The Republic of Malawi in south-east Africa is a country formerly known as Nyasaland. Bordered by Zambia, Tanzania and Mozambique it is 45,560 sq mi with a population of nearly 14 million people.

First colonised by migrating tribes of Bantu in the 10th century, Malawi has a long and interesting past. British colonies took to the area in 1891, and in 1953 it became part of the semi-independent Central African Federation. This was dissolved 10 years later and Malawi gained independence, and its current name, in 1964. Malawi now has its first female president Joyce Banda, who leads the democratic, multi-party government, and has a small military force of army, navy and air personnel. The country’s modern policy is pro-Western and representatives stand for Malawi in many international organisations.

Early history

The area that is now Malawi was home to a small population of hunter-gatherers before the Bantu peoples emigrated there around the 10th century. By 1500 these tribes established a large kingdom, but soon after the turn of the nest century native tribesman began to encounter Portuguese traders and military personnel and were trading and making allegiances with them. By 1700 the empire was broken up into individual tribes.

Medical missionary and explorer David Livingstone reached Lake Malawi in 1859 and identified one area as suitable for a European settlement. Several religious missions were established in the region and in 1889 a British protectorate was proclaimed over the Shire Highlands, south of the lake. In 1907 the protectorate was re-named Nyasaland and it retained this until the end of British rule.

The Nyasaland African Congress was formed in 1944, and a few years later the country was lined with Northern and Southern Rhodesia in the Central African Federation. This lasted until 1963 and Nyasaland became an independent country under the name Malawi a year later.


The Malawi Congress Party had gained a majority in elections in 1961 and Hastings Kamuzu Banda became Prime Minister in 1963. With a new constitution, the country become a single-party state under MCP rule in 1966, and four years later Banda declared himself president for life. He held a firm rule for three decades but the country’s economy, agriculture and industrial development progressed impressively.

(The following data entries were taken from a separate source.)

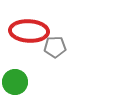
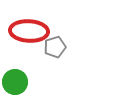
gray pentagon: rotated 15 degrees counterclockwise
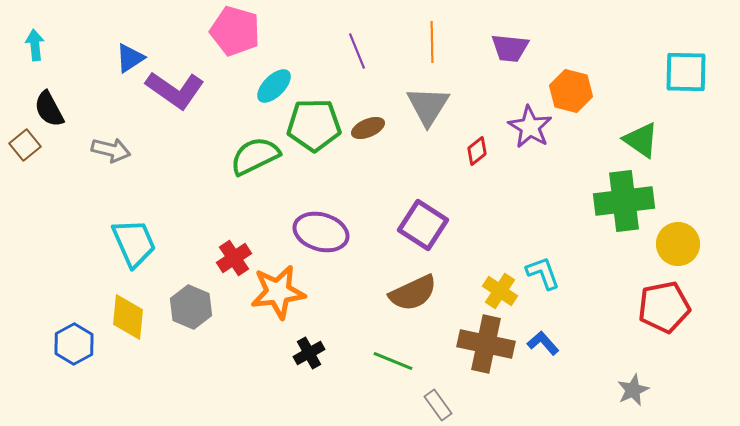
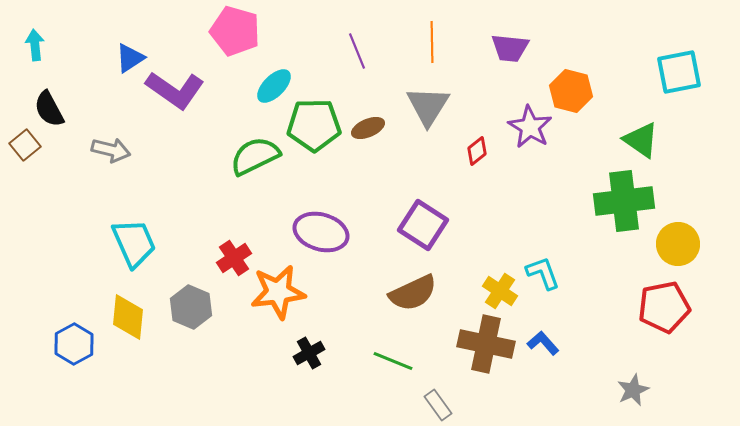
cyan square: moved 7 px left; rotated 12 degrees counterclockwise
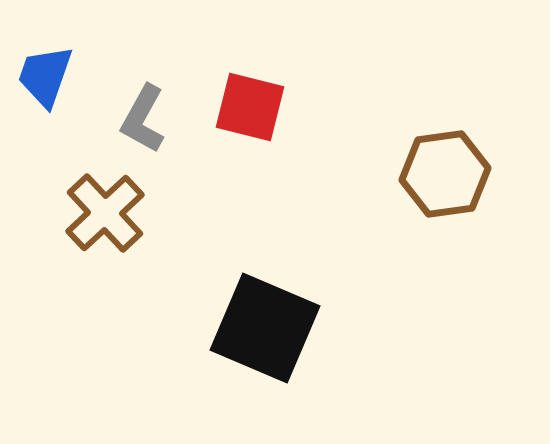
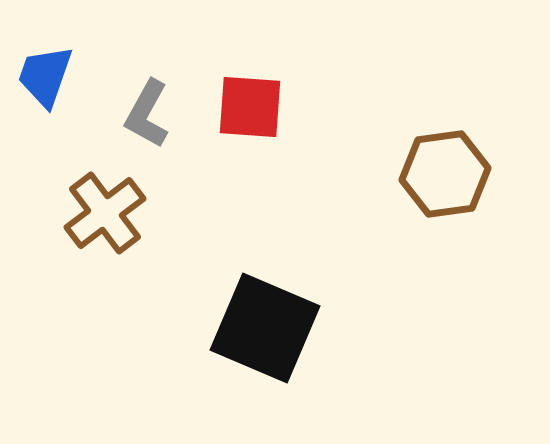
red square: rotated 10 degrees counterclockwise
gray L-shape: moved 4 px right, 5 px up
brown cross: rotated 6 degrees clockwise
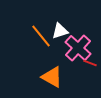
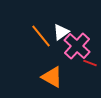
white triangle: moved 1 px right, 1 px down; rotated 18 degrees counterclockwise
pink cross: moved 1 px left, 2 px up
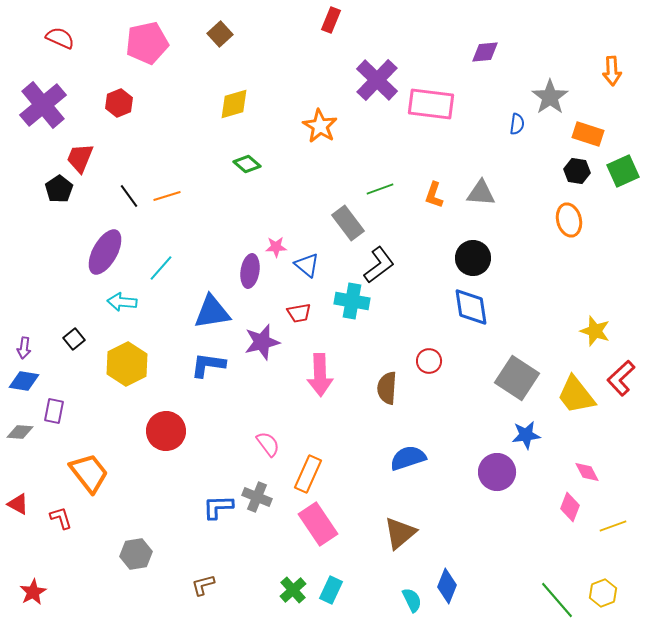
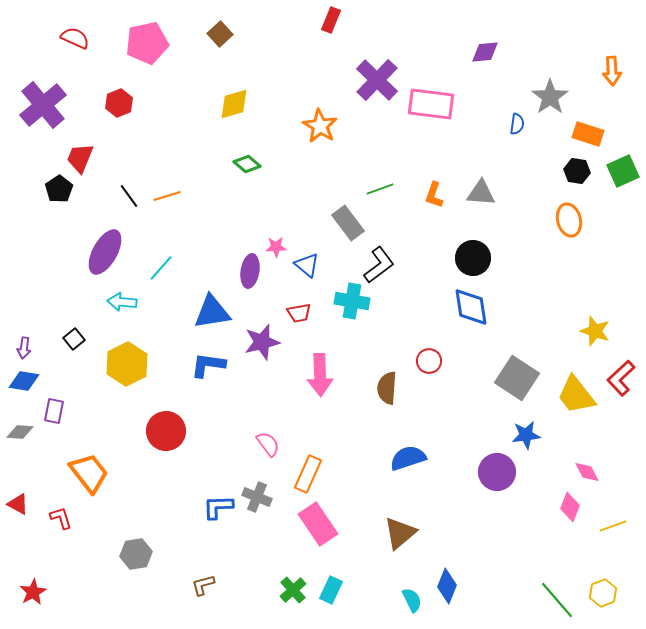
red semicircle at (60, 38): moved 15 px right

A referendum in 1993 saw the people of Malawi vote for a multi-party democracy. Life presidency was abolished and a new constitution formed. Bakili Muluzi became president, followed by Dr Bingu wa Mutharika. Vice president Joyce Banda is now head of state following Mutharika’s death from a heart attack in 2012.

Environment, economy and health

Malawi is one of the world’s least developed countries with an economy based on agriculture. The government relies heavily on outside aid, which has fallen over the past 12 years, leaving it facing huge challenges in building and expanding, improving health care and achieving financial independence.

The people of Malawi face a low life expectancy and infant mortality rates are high. There is also a high prevalence of HIV/AIDS. The population is diverse, with natives, Asian and European people speaking different languages and practising different religions.